California’s Asian community is eager to get the vote out

World Today

With the U.S. midterm elections just around the corner, the push is on to get out the vote. Unlike years past, the Asian community is eager to head to the polls this November, despite a lack of outreach by candidates to Asian voters.

CGTN’s May Lee takes a closer look.

At a recent phone banking event, high school students were manning the phones. They’re too young to vote, but old enough to get out the vote. The election phone bank is an effort by the Orange County Asian Pacific Islander Community Alliance, or OCAPICA.

Orange County, just south of Los Angeles, has the third largest Asian population in the country, and the Asian vote is fast becoming a crucial one. Even so, candidates are falling short in reaching out.

“Many of our voters when we call them, they’re like, you’re the first person who has ever called in language, in my native language. No one else is outreaching to us,” Mary Anne Foo, Executive Director of OCAPICA said. 

Despite that, Asian voters are still eager to engage in the upcoming midterms.

OCAPICA is seeing a noticeable change in the level of voter interest, which supports a recent survey of Asian and Pacific Islanders across the country. About 48 percent polled said they are more enthusiastic about voting this year compared to only 28 percent in 2014.

The survey also found 52-percent of Asian voters have an unfavorable view of the Republican party, versus a 58-percent favorable view of Democrats. When it comes to Donald Trump, 58-percent also disapprove of his job as president.

Some of the most important issues to Asian voters are jobs and the economy, education, gun control, and citizenship. At the University of California Irvine (UC Irvine), Asian students are more energized than most, because the issues are personal.

“More of the active students are coming from those backgrounds because they’ve seen the impact of things like immigration and refugee policy on their families, on their communities,” Bill Maurer, UC Irvine’s Dean of Social Sciences said.

“My parents are refugees from Vietnam,” said college student Annie Nguyen, “so it was really important for them to have that political freedom to vote.”

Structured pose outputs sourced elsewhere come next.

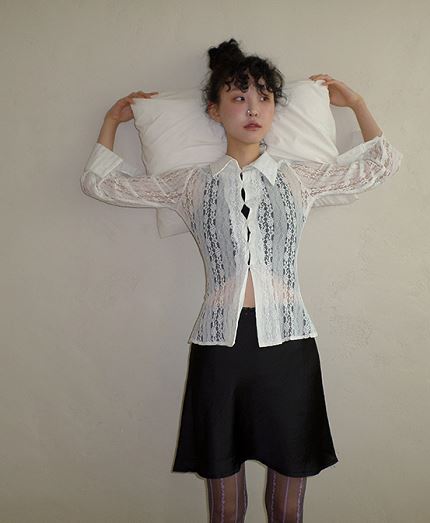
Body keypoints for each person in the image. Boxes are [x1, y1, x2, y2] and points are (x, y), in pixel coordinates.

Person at [81, 38, 402, 523]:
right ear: (215, 110)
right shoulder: (192, 182)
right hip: (221, 348)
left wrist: (355, 103)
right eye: (238, 97)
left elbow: (381, 164)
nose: (253, 108)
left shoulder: (299, 178)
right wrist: (111, 120)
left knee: (287, 505)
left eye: (264, 98)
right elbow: (101, 184)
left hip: (289, 344)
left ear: (274, 110)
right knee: (226, 506)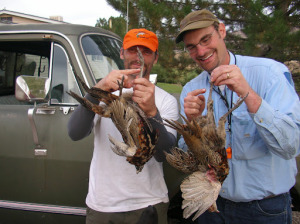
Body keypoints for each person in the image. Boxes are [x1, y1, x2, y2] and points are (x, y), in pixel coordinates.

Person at [176, 9, 300, 224]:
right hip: (212, 204)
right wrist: (192, 126)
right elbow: (188, 160)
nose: (201, 51)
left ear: (221, 31)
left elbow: (290, 146)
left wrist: (248, 94)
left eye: (206, 39)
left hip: (264, 209)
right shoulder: (191, 89)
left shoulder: (270, 74)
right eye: (192, 47)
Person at [68, 28, 179, 224]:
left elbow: (166, 155)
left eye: (146, 52)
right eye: (132, 50)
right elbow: (74, 133)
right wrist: (95, 91)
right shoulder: (102, 91)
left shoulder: (165, 101)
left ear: (155, 58)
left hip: (149, 204)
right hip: (104, 205)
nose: (139, 57)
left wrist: (153, 112)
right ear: (121, 53)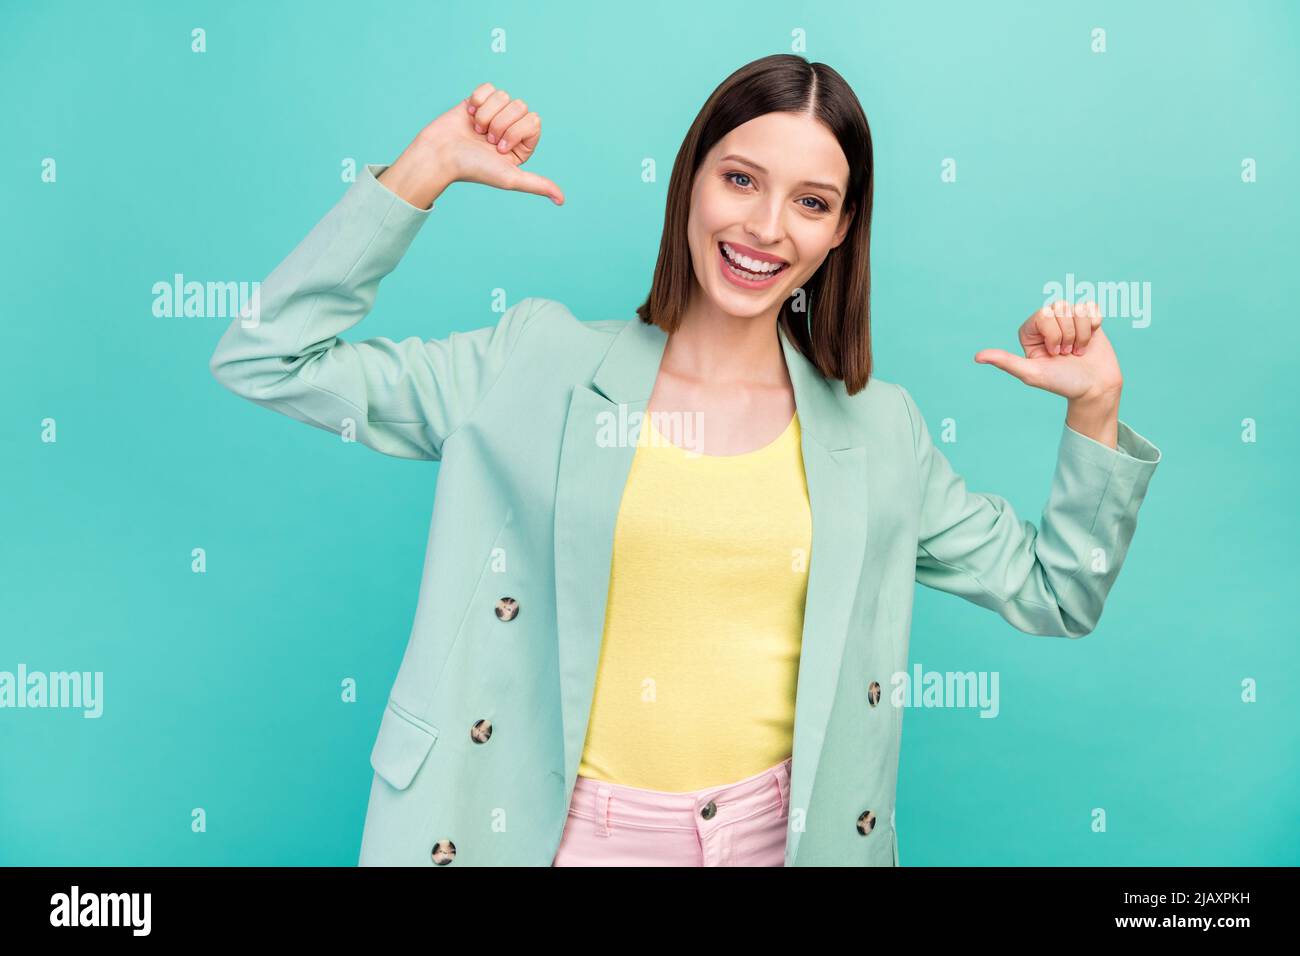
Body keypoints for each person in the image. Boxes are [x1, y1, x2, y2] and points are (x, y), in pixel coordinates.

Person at [209, 54, 1161, 867]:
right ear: (691, 182)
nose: (765, 228)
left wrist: (1095, 410)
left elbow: (1058, 592)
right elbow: (266, 358)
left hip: (777, 840)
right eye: (740, 180)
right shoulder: (533, 365)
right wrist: (424, 169)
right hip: (555, 836)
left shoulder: (879, 431)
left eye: (811, 202)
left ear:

Another college student Kala Gin said, “To me voting is about having our voices heard because representation matters, especially for young people and communities of color.”

Asian Americans’ growing interest in political engagement gives advocates hope this is the start of a powerful force that will no longer be dismissed and ignored.

“Asian Americans are a force to be reckoned with, and so I think that we’re still coming of age as a community,” said Sylvia Kim, regional director of Asian Americans Advancing Justice Orange County, “but I look forward to the day when we can truly be a political force to be reckoned with as well.”

With Asian-Americans becoming the fastest-growing voting bloc in the U.S., that day of reckoning may come sooner than later.